**TASK DIRECTIONS**
Please update the rows below by changing "Flammenfaust" to "Feuerfaust" and leaving everything else as it is. Give back only the text lines, without the pictures.

**INPUT DATA**
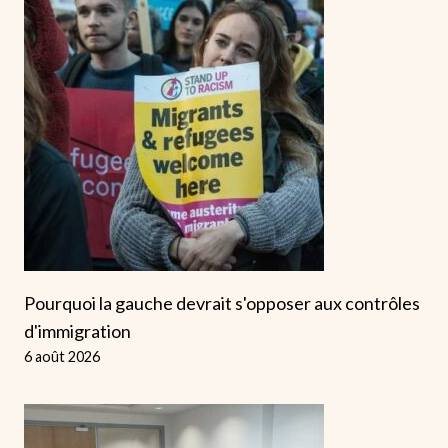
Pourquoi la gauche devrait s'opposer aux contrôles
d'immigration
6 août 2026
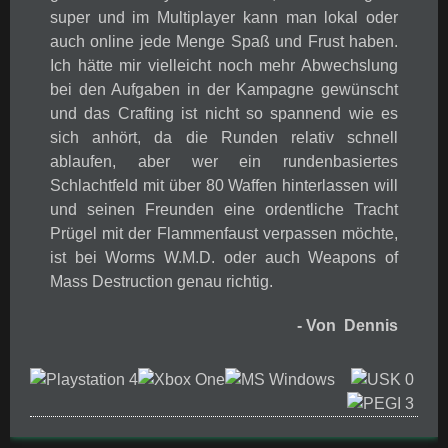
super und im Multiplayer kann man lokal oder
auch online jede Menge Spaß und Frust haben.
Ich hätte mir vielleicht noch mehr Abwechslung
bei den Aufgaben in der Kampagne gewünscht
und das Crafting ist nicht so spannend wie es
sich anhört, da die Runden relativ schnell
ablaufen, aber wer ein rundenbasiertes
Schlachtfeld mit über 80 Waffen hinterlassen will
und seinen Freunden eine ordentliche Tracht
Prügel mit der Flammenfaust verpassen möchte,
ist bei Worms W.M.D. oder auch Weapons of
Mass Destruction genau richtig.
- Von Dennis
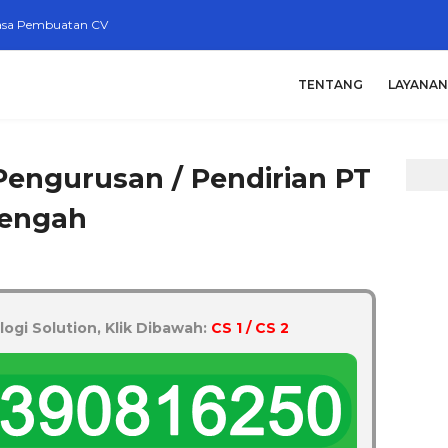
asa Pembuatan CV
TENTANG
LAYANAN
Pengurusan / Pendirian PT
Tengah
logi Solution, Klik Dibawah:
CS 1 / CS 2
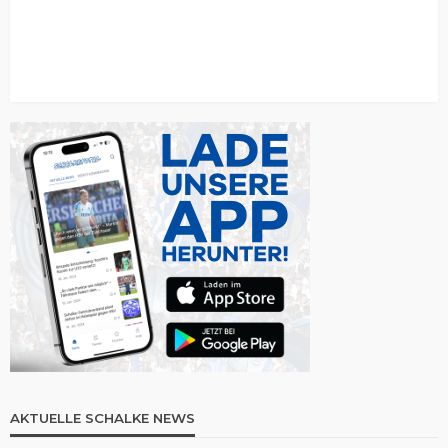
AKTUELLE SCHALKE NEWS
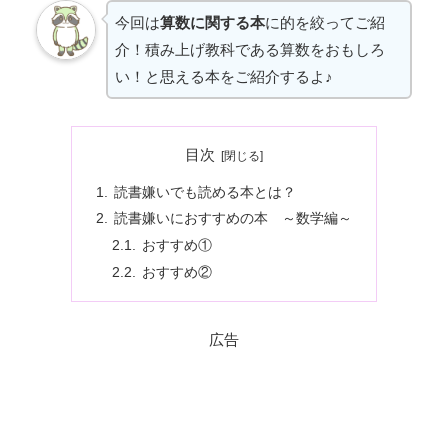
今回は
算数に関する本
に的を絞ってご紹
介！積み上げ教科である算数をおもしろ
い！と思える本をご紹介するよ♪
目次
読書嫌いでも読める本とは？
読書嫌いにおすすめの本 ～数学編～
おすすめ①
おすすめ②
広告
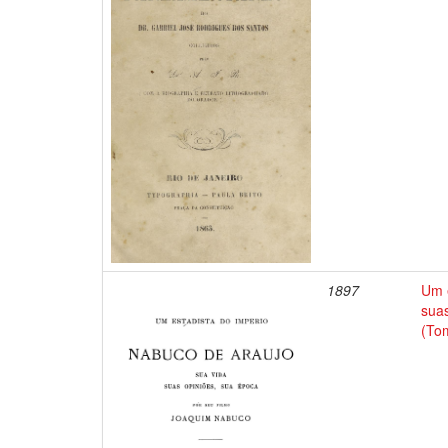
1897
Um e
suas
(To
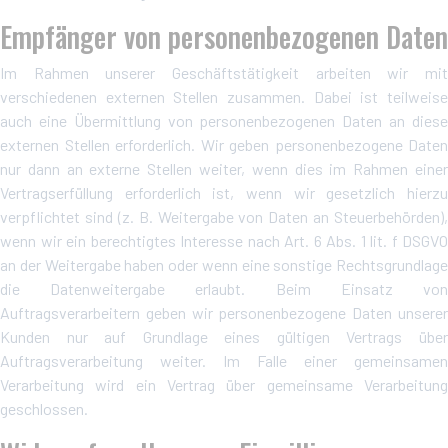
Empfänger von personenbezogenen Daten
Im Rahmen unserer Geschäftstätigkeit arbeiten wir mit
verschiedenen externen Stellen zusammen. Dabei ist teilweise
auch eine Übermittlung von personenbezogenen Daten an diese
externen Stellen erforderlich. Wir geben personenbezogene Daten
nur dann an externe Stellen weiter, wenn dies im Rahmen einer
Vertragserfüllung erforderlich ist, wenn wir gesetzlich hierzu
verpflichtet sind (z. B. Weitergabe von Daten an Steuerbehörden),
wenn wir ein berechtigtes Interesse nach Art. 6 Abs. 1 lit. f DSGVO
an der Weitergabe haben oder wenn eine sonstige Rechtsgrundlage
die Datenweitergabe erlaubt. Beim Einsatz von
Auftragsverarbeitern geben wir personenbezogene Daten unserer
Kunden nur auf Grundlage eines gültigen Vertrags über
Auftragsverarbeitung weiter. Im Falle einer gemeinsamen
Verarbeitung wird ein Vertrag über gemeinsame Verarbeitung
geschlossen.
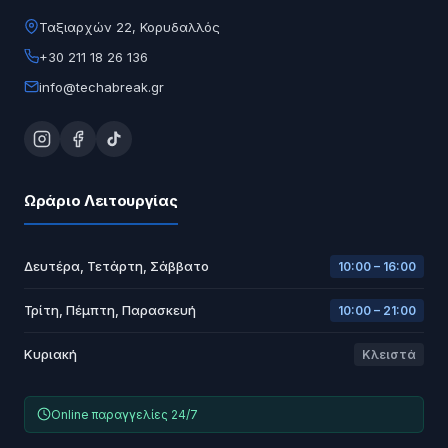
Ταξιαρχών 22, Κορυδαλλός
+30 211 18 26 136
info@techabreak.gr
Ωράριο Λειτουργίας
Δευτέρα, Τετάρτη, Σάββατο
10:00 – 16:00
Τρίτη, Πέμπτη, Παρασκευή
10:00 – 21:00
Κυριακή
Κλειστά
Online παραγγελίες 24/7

**WRITTEN SOLUTION**
Pourquoi la gauche devrait s'opposer aux contrôles
d'immigration
6 août 2026
super und im Multiplayer kann man lokal oder
auch online jede Menge Spaß und Frust haben.
Ich hätte mir vielleicht noch mehr Abwechslung
bei den Aufgaben in der Kampagne gewünscht
und das Crafting ist nicht so spannend wie es
sich anhört, da die Runden relativ schnell
ablaufen, aber wer ein rundenbasiertes
Schlachtfeld mit über 80 Waffen hinterlassen will
und seinen Freunden eine ordentliche Tracht
Prügel mit der Feuerfaust verpassen möchte,
ist bei Worms W.M.D. oder auch Weapons of
Mass Destruction genau richtig.
- Von Dennis
asa Pembuatan CV
TENTANG
LAYANAN
Pengurusan / Pendirian PT
Tengah
logi Solution, Klik Dibawah:
CS 1 / CS 2
AKTUELLE SCHALKE NEWS
今回は
算数に関する本
に的を絞ってご紹
介！積み上げ教科である算数をおもしろ
い！と思える本をご紹介するよ♪
目次
読書嫌いでも読める本とは？
読書嫌いにおすすめの本 ～数学編～
おすすめ①
おすすめ②
広告
1897
Um e
suas
(To
Empfänger von personenbezogenen Daten
Im Rahmen unserer Geschäftstätigkeit arbeiten wir mit
verschiedenen externen Stellen zusammen. Dabei ist teilweise
auch eine Übermittlung von personenbezogenen Daten an diese
externen Stellen erforderlich. Wir geben personenbezogene Daten
nur dann an externe Stellen weiter, wenn dies im Rahmen einer
Vertragserfüllung erforderlich ist, wenn wir gesetzlich hierzu
verpflichtet sind (z. B. Weitergabe von Daten an Steuerbehörden),
wenn wir ein berechtigtes Interesse nach Art. 6 Abs. 1 lit. f DSGVO
an der Weitergabe haben oder wenn eine sonstige Rechtsgrundlage
die Datenweitergabe erlaubt. Beim Einsatz von
Auftragsverarbeitern geben wir personenbezogene Daten unserer
Kunden nur auf Grundlage eines gültigen Vertrags über
Auftragsverarbeitung weiter. Im Falle einer gemeinsamen
Verarbeitung wird ein Vertrag über gemeinsame Verarbeitung
geschlossen.
Ταξιαρχών 22, Κορυδαλλός
+30 211 18 26 136
info@techabreak.gr
Ωράριο Λειτουργίας
Δευτέρα, Τετάρτη, Σάββατο
10:00 – 16:00
Τρίτη, Πέμπτη, Παρασκευή
10:00 – 21:00
Κυριακή
Κλειστά
Online παραγγελίες 24/7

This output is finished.